Supplied text:
-- Opening Marker --

ON CHANGING THE FRACTAL’S PATTERN

Originally published on August 19, 2016I’m re-publishing posts I’d had on this blog that, due to some glitch of the internet, got scrubbed. No editing has been done.

“People love to talk about how ‘life-changing’ studying abroad is,” Kalindi said. Her long fingers curled into air quotes around the idea of life-changing to emphasize her disdain.

“But I don’t think that’s necessarily true. I don’t think we will come home from South Africa completely different people, or that we’ll lead totally new lives because of our experiences here.”

The open air safari truck jolted on the dirt road, with Kalindi and me rattling around the back seat. We were studying abroad in South Africa, and at that moment our group was arriving at the encampment where we would sleep for the night.

In just a few months we had bungee jumped, tasted bobotie and biltong, visited townships, made new friends, and pushed our comfort zones. As Kalindi spoke, the sun sank into the veld around us. I thought that sometimes you just run out of adjectives for moments like that. Life-changing has to suffice.

Nevertheless, I nodded along. If I had any meaningful insight to contribute to the conversation at the time, I’ve long since forgotten. What I will always remember is what Kalindi said next:

“I don’t think this experience will, like, send me down a totally new path in life. I’m not making any 180 degree turns, none of us are. It’s more like fractals,” she paused to check I was still following. I kept nodding.

-- Closing Marker --

Task 1:
Answer these questions about the study-abroad post:
(a) On what date was the post originally published?
(b) Which two foods does the writer say the group had tasted?
(c) In what kind of vehicle were Kalindi and the writer riding?
Task 2:
Write the next part of the post about studying abroad in South Africa, picking up right after its final sentence.
The listing comes from a separate source and has no connection to the study-abroad post.

Material provided:
-- Opening Marker --

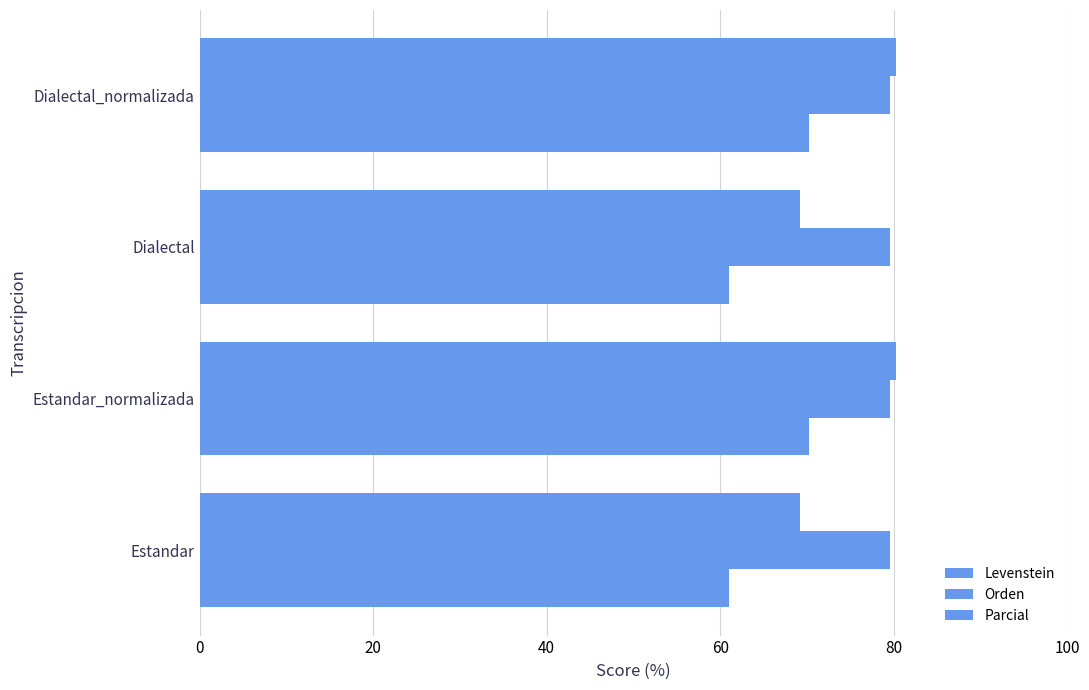

How many distinct data groups are displayed?

3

-- Closing Marker --

Response box 1:
(a) August 19, 2016
(b) Bobotie and biltong
(c) An open air safari truck

Response box 2:
“In a fractal, the same pattern keeps repeating over and over. If life is like a fractal, an experience like this doesn’t change that fractal into a totally different pattern, it just adds a new color or a new twist to the design.

“That small change keeps repeating in the fractal, and it will probably expand and shift and influence other parts of life without you realizing.”

I’ve been thinking a lot about that fractal this year.

I keep returning to that conversation as Mike and I travel today. The first half of this year was actually life-changing for us. We quit jobs, left apartments, bid farewell to our Midwest community, and booked tickets overseas. We’re changing our fractals in a big way.

I keep wondering if I’ll change, too. Not just the pattern of my life, but me. I hope I’m changing as drastically as my daily surroundings are. I love myself, but there were a lot of habits I wanted to break when I left Chicago. I don’t think I was the friend, girlfriend, daughter, sister, or granddaughter I can be.

I’m ready for new patterns.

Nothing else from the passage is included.